Abdülhamit’ten önce Osmanlı’da başlayan modernleşmeyle pek çok gazete kurulmaya başlamıştı. Bu gazeteler üzerinden imparatorluk içinde siyasi faaliyetler hız kazandı. Ancak padişah gelişen basına ve fikir akımlarından memnun olmadığı için iktidarda kalmak adına bu fikir akımlarını boğmak istemekteydi.

İlk olarak Kanun-ı Esasi tarafından güvence altına alınan ‘basın hürdür’ ilkesinin altını oyan padişah sonra Matbuat Genel Müdürlüğü altında dalkavuklarından oluşan bir sansür kurulu kurmuş, gazetelerin basılmadan önce bu kurul tarafından denetlenmesi zorunlu hale getirilerek sansür kurumsal hale getirilmiştir.
Sansür sadece gazeteler üzerinde uygulanmamış, basılacak kitaplar da 22 Ocak 1888’de Matbaalar Nizamnamesi’yle sansüre tabi tutulmuştur.

Bu sansür sadece kurullardan ibaret değildir. Gazetelerde basılacak kelimelere dahi yasaklar bulunmaktadır. Abdülhamit’in bizzat kendi korkusundan dolayı yasakladığı yüzlerce kelime vardır. Sultan kendi burnunun büyüklüğünden dahi çekiniyor olmalıydı ki ‘Sarayburnu’ kelimesinin dahi gazetelerde yer edinmesini yasaklamıştı. Bu kelimenin yanında hürriyet (özgürlük), müsavat (eşitlik), uhuvvet (kardeşlik) gibi kavramlarda bizzat Abdülhamit tarafından yasaklanmıştır.
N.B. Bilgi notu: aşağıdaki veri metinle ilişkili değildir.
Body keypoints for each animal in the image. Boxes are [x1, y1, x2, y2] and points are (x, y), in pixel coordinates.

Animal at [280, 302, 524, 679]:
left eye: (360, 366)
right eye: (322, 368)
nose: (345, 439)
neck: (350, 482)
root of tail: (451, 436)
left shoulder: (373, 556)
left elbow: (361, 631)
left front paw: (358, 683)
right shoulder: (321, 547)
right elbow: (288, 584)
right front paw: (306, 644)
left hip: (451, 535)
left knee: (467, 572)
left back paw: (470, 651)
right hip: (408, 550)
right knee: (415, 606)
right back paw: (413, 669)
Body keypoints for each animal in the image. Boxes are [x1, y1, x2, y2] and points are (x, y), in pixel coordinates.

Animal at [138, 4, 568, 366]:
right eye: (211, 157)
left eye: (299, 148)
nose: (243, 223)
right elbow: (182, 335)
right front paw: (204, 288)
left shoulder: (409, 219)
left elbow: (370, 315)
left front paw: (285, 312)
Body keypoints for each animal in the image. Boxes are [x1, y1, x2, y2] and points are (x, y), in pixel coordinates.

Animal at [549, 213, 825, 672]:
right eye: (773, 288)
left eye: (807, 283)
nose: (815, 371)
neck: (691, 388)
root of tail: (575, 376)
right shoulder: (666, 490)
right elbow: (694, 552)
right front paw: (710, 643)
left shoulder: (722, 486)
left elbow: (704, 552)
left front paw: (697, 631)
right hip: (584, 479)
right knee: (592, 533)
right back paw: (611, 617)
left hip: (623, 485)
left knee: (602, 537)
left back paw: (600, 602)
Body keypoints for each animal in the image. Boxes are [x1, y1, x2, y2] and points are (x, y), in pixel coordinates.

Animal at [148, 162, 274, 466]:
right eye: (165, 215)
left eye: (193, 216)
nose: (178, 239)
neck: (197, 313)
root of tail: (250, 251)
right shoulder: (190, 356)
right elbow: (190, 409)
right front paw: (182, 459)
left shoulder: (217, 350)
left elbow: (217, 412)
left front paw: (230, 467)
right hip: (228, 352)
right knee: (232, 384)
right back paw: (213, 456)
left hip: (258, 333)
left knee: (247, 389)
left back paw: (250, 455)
Saray’ın sansürü öyle bir noktaya gelmiştir ki gazeteler Rusya ve İran’da parlamentonun açıldığını “meclis” kelimesinin yasak olmasından dolayı yayımlayamamıştır.
Bunların yanında her bir gazete sahibine saray tarafından yapılan ödemelerle, basın şekillendirilmeye çalışılmış, Saray hakkında övücü yazılar kaleme alanlar rütbe ve nişanlarla ödüllendirilirmiştir. Ramazanlarda saraya giden gazetecilere önemlerine göre “diş kirası” dağıtılmış, Abdülhamit kontrol etmek istediği yabancı basına da hediyeler vererek etkisini arttırmaya çalışmıştı.
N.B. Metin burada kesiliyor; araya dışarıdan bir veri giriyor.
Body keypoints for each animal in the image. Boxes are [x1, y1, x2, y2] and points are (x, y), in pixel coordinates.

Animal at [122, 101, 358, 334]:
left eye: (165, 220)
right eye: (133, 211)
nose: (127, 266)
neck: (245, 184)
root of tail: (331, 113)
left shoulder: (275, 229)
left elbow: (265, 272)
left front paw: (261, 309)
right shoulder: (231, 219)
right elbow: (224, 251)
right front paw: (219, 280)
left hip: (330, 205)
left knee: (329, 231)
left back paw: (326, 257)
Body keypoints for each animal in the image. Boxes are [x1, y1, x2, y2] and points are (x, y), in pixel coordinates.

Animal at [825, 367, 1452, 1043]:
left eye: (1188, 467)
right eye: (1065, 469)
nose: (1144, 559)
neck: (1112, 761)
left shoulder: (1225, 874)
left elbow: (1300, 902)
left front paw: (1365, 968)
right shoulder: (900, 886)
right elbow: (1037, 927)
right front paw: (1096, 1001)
GÖLGESİNDEN KORKAN PADİŞAHIN PARALI DALKAVUKLARI

Tabiri caizse kendi gölgesinden bile korkan Abdülhamid, bugün belki de paralı trollere benzetebileceğimiz hafiyeler üzerinden toplumu baskı altına almaya çabalamıştır. Yandaşları tarafından oluşturulan Jurnallere yürütülen soruşturmalar ve sürgünlerle gelişen fikir akımları baskı altına alınmaya çalışılmış, en ufak bir eleştiri dahi tutuklama sebebi yapılmıştır.
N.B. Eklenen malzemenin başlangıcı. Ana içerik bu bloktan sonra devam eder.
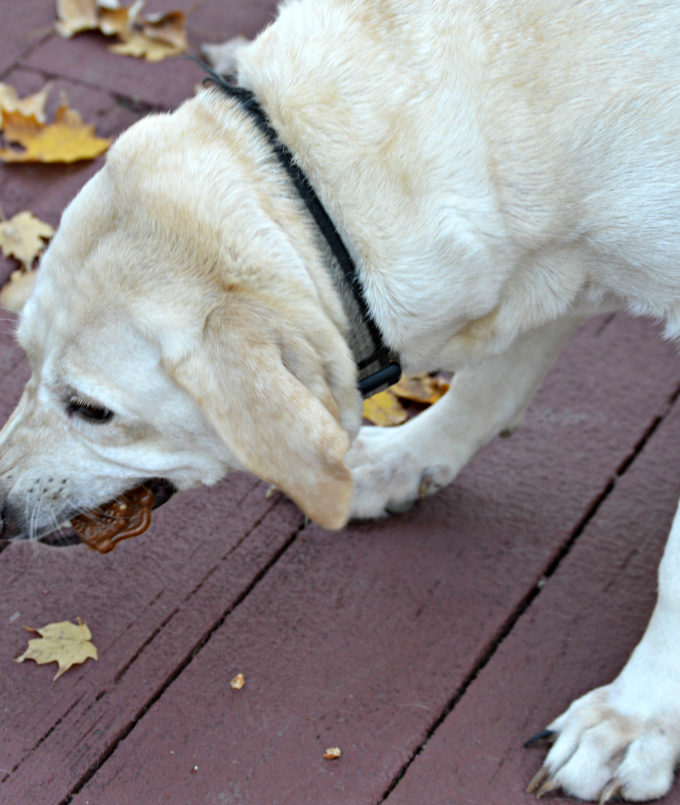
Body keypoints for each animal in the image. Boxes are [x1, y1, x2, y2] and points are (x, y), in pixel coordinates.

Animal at [1, 0, 680, 796]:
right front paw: (400, 462)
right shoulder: (555, 259)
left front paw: (636, 718)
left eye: (92, 409)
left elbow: (675, 567)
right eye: (25, 358)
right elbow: (491, 382)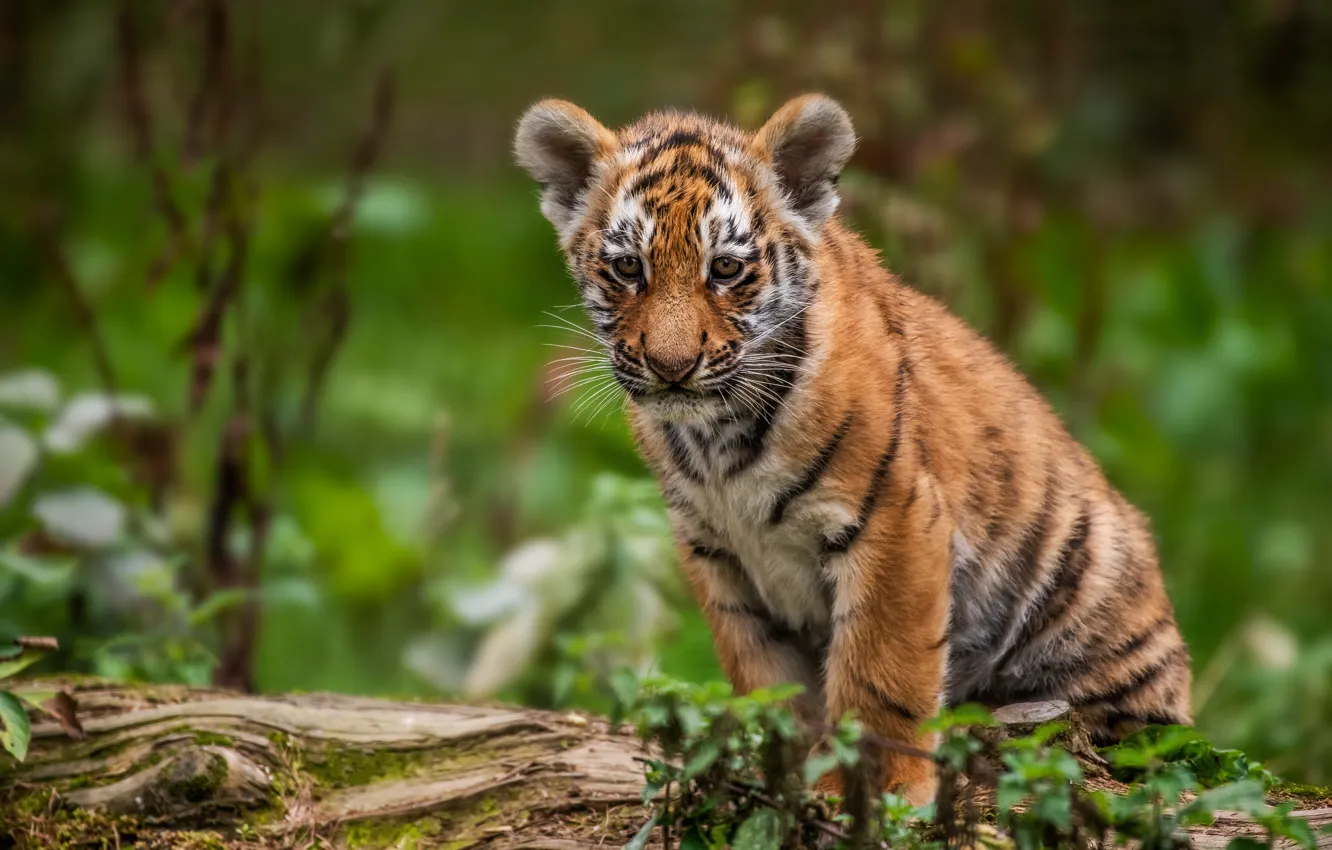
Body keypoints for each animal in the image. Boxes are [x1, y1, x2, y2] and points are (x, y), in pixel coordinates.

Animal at [513, 94, 1192, 803]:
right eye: (628, 268)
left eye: (725, 268)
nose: (672, 368)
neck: (716, 438)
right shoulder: (714, 550)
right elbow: (766, 676)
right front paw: (784, 772)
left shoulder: (895, 522)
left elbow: (880, 672)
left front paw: (879, 788)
İmparatorluk içinden telgraf ağıyla bizzat Yıldız Sarayı’na jurnaller gönderildiği belgelerler kanıtlanmıştır. Abdülhamit’e bizzat iletilen kısa notlar halindeki bu jurnaller öyle çoktur ki II. Meşrutiyet döneminde tasnif edilmeye çalışılsa da sonradan vazgeçilmiştir.

SONUÇ

Abdülhamit, artık tarihten silinmeye mahkum olan imparatorluklardan sadece birinin başındaki isim olarak baskı ve sansürün temsilcisidir. Rus Çarı, Macaristan Kralı gibi iktidarında pek çok aydını tutuklatmış ya da baskılarla yurtdışına çıkmaya zorlamıştır ancak yaptığı hiçbir şey hüküm sürdüğü topraklarda özgürlüğün, aydınlanmanın palazlanmasına engel olamamıştır.

İngilizlere güvenerek oluşturduğu devlet politikası Kıbrıs dahil pek çok toprağın işgal edilmesine yol açarken kendisinin de sonunu hazırlamıştır.
30 yıl gibi uzun bir zaman diliminde sansür ve jurnallerle baskıladığı toplum ekonominin de kötüye gitmesiyle beraber bu baskılara daha fazla dayanamayarak önce II. Meşrutiyet ilan edilmiş, sonra da Abdülhamit tahttan indirilerek iktidarına son verilmiştir.